DATA UNDER STUDY section start

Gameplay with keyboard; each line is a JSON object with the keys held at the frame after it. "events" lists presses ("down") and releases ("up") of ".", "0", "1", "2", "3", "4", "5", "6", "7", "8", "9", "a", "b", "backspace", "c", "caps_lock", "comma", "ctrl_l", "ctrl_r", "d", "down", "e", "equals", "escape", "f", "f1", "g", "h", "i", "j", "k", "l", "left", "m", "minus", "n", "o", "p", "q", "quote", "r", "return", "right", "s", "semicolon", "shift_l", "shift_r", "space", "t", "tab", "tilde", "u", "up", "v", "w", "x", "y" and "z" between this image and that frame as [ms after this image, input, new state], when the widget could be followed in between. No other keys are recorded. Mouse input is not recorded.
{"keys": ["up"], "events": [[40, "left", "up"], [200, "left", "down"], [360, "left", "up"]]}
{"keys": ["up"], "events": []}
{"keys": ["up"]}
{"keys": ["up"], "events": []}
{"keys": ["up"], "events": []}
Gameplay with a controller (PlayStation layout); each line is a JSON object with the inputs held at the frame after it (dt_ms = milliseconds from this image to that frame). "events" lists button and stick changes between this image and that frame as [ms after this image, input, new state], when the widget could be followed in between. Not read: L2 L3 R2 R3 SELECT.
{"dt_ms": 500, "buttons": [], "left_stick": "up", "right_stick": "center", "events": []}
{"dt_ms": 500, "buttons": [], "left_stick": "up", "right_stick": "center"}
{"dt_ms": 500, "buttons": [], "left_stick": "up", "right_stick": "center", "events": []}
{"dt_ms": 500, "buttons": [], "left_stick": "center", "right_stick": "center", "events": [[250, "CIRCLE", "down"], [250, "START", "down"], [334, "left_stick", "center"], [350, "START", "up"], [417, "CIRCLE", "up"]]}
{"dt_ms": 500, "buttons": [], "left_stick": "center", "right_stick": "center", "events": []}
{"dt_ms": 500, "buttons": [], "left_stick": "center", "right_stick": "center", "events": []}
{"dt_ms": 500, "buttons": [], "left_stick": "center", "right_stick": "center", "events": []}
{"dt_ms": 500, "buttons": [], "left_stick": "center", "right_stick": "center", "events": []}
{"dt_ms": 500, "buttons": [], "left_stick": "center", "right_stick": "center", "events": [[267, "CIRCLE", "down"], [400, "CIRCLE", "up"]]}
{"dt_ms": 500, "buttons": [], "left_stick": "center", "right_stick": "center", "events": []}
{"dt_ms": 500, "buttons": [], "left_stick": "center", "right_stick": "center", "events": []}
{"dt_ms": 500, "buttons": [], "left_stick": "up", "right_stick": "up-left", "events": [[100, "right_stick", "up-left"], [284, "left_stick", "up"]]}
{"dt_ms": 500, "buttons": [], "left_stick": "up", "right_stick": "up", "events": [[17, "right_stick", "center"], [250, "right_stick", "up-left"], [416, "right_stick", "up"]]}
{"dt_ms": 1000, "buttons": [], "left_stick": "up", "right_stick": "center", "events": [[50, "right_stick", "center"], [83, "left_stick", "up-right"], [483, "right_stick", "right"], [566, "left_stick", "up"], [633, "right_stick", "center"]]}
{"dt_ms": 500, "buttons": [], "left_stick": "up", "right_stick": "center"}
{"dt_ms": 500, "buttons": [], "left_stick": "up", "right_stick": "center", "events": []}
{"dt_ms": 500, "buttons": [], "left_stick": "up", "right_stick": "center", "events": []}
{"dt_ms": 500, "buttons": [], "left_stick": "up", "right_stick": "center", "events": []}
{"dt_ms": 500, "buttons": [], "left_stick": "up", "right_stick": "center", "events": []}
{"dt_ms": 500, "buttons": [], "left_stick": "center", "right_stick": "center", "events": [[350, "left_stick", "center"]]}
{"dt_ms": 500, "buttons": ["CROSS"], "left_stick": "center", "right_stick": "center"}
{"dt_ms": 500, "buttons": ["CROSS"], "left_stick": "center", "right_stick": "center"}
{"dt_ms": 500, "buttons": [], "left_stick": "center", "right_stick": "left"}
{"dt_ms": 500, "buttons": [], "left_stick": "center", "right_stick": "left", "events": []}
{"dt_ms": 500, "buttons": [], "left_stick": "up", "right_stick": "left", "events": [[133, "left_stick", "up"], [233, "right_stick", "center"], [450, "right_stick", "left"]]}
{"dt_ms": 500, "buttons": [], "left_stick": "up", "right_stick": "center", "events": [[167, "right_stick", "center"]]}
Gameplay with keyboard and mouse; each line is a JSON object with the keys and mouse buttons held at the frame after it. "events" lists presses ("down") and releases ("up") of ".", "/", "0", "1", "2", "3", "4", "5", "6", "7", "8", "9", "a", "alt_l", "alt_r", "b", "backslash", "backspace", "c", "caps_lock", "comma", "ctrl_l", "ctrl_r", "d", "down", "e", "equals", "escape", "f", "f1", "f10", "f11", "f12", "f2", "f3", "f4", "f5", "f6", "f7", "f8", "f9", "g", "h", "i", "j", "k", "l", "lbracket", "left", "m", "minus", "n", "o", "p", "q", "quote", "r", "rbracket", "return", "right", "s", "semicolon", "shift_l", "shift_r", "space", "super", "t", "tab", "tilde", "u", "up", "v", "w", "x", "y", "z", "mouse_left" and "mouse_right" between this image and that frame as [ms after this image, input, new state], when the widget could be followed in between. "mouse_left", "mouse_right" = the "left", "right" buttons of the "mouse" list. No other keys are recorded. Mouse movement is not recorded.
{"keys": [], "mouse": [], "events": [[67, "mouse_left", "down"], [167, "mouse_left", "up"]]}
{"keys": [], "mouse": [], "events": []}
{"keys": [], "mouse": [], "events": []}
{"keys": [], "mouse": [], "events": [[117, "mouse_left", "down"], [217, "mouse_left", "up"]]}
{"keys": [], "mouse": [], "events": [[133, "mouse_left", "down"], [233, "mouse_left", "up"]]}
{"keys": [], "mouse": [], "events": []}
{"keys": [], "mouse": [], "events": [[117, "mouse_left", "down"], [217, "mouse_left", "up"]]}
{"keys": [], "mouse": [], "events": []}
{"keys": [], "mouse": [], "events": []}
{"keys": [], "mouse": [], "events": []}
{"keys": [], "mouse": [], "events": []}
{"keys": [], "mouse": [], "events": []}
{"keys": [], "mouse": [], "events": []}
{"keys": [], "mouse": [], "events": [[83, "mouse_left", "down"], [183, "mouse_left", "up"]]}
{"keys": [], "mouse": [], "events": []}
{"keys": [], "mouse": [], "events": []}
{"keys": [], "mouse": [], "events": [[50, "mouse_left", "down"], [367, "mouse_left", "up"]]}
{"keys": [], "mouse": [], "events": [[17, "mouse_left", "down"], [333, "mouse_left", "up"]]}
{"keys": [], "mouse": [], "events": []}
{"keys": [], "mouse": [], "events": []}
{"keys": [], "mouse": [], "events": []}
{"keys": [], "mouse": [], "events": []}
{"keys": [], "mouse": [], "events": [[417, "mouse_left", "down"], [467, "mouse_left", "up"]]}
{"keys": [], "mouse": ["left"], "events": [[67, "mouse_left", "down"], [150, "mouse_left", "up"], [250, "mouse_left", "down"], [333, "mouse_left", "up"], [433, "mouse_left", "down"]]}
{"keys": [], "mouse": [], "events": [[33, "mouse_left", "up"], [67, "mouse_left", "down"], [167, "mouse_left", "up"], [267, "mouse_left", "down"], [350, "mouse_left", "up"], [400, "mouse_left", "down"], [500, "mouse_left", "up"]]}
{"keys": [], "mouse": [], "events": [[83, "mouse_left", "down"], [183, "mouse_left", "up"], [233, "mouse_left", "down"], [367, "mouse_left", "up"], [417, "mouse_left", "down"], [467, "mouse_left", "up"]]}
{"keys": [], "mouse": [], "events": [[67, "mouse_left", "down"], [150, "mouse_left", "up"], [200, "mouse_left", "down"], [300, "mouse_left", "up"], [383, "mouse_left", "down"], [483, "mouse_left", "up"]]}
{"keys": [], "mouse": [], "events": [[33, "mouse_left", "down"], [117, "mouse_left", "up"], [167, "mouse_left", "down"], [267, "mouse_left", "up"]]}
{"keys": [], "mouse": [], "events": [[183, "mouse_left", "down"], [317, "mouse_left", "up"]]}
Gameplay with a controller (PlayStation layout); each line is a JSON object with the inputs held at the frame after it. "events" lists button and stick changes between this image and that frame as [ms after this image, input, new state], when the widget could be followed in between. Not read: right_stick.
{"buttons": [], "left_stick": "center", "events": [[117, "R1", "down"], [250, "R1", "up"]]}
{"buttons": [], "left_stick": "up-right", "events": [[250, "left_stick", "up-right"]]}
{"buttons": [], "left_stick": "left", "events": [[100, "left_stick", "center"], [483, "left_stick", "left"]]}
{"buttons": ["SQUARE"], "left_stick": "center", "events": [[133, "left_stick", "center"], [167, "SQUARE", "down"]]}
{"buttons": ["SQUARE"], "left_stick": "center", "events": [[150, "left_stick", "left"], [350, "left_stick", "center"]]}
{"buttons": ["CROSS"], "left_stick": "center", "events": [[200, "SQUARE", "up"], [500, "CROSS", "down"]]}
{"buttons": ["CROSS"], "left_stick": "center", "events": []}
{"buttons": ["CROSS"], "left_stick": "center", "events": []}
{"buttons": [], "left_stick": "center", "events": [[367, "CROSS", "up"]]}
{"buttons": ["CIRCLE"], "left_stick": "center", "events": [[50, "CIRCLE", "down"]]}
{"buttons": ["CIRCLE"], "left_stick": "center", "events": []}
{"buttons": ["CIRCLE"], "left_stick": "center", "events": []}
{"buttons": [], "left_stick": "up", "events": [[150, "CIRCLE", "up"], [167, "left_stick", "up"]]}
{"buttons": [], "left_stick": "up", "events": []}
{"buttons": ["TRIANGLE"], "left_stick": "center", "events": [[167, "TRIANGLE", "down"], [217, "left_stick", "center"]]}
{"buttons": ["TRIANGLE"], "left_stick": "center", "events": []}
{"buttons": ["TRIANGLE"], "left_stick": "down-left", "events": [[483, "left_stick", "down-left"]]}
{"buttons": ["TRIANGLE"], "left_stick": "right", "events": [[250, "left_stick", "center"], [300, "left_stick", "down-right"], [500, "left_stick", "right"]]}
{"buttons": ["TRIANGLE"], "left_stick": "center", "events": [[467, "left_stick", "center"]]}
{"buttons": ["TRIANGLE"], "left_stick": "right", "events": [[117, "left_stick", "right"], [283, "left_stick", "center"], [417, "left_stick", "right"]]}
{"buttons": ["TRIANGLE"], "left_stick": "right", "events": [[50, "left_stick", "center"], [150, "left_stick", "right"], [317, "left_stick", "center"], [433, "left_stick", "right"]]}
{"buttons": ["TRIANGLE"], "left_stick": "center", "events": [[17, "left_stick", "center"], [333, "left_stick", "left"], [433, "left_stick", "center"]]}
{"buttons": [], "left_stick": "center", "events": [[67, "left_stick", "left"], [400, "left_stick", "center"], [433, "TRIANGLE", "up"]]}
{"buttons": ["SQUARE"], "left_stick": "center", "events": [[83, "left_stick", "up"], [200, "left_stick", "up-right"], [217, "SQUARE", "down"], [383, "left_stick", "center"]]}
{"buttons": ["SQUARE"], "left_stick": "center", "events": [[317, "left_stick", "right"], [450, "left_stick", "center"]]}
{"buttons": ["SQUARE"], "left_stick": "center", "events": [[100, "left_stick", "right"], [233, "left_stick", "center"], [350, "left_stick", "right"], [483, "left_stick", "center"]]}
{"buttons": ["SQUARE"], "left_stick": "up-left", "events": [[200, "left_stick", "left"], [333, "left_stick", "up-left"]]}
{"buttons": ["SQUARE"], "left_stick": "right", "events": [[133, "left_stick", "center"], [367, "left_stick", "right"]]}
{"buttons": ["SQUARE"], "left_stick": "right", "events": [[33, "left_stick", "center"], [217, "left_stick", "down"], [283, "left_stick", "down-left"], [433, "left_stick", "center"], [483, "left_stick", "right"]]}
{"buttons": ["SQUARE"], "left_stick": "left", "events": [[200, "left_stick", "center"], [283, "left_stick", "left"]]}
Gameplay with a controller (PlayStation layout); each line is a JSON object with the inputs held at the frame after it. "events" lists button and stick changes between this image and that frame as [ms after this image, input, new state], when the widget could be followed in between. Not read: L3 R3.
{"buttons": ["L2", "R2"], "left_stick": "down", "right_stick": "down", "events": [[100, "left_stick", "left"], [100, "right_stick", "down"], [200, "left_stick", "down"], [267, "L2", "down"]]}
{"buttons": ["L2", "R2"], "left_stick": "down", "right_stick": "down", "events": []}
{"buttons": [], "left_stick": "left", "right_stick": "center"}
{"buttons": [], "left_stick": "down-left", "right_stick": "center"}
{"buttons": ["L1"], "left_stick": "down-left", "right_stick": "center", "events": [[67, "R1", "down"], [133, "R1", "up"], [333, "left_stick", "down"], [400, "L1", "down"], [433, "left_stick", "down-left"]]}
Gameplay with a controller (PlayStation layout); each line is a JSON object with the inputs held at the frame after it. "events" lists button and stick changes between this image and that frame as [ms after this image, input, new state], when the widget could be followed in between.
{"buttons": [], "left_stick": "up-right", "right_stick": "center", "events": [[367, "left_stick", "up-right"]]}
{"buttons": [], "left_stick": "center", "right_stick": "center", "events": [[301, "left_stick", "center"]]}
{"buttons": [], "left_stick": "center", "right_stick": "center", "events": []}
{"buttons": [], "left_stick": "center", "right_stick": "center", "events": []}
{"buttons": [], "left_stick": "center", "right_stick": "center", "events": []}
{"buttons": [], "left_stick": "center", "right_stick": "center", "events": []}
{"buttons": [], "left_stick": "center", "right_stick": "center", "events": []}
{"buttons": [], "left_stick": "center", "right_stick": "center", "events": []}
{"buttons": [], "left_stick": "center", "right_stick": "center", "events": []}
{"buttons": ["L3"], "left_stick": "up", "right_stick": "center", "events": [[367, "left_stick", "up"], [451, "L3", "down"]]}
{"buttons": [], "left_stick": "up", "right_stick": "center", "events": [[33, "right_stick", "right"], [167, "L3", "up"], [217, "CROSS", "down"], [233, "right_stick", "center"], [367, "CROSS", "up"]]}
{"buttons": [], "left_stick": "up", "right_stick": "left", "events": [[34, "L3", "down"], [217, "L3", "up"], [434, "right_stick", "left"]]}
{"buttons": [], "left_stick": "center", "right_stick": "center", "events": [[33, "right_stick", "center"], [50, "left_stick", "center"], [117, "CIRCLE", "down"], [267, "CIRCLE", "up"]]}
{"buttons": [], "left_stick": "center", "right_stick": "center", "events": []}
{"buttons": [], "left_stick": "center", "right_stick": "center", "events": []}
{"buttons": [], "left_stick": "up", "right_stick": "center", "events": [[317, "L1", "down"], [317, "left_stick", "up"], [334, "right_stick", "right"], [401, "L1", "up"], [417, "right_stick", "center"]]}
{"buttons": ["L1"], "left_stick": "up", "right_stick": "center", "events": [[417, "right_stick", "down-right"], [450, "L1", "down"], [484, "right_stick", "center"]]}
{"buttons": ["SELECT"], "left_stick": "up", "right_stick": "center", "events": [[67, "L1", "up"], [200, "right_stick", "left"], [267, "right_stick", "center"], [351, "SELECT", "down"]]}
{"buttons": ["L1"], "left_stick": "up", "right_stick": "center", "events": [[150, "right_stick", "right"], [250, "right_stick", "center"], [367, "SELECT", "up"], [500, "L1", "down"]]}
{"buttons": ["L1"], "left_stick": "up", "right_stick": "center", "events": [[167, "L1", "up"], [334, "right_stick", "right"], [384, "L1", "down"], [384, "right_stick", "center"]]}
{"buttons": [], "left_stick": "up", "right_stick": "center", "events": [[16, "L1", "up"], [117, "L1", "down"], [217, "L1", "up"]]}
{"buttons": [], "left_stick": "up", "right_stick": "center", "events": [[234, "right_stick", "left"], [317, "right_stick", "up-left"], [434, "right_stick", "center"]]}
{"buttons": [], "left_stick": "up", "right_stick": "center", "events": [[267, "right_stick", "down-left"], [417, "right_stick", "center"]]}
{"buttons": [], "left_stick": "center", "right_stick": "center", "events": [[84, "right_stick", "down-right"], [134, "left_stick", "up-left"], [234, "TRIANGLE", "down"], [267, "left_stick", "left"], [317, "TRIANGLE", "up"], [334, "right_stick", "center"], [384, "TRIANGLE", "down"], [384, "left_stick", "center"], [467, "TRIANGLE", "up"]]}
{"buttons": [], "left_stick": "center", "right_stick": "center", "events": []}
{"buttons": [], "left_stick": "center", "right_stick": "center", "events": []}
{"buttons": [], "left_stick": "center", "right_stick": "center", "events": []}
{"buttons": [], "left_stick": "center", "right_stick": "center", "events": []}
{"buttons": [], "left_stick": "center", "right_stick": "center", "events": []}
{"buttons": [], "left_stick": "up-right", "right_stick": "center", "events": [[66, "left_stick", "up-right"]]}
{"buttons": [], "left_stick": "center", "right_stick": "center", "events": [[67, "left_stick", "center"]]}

DATA UNDER STUDY section end

ABOUT THIS EXERCISE
Please copy every line of the data that carries the string "CROSS".

OUTPUT OF THE TASK
{"dt_ms": 500, "buttons": ["CROSS"], "left_stick": "center", "right_stick": "center"}
{"dt_ms": 500, "buttons": ["CROSS"], "left_stick": "center", "right_stick": "center"}
{"buttons": ["CROSS"], "left_stick": "center", "events": [[200, "SQUARE", "up"], [500, "CROSS", "down"]]}
{"buttons": ["CROSS"], "left_stick": "center", "events": []}
{"buttons": ["CROSS"], "left_stick": "center", "events": []}
{"buttons": [], "left_stick": "center", "events": [[367, "CROSS", "up"]]}
{"buttons": [], "left_stick": "up", "right_stick": "center", "events": [[33, "right_stick", "right"], [167, "L3", "up"], [217, "CROSS", "down"], [233, "right_stick", "center"], [367, "CROSS", "up"]]}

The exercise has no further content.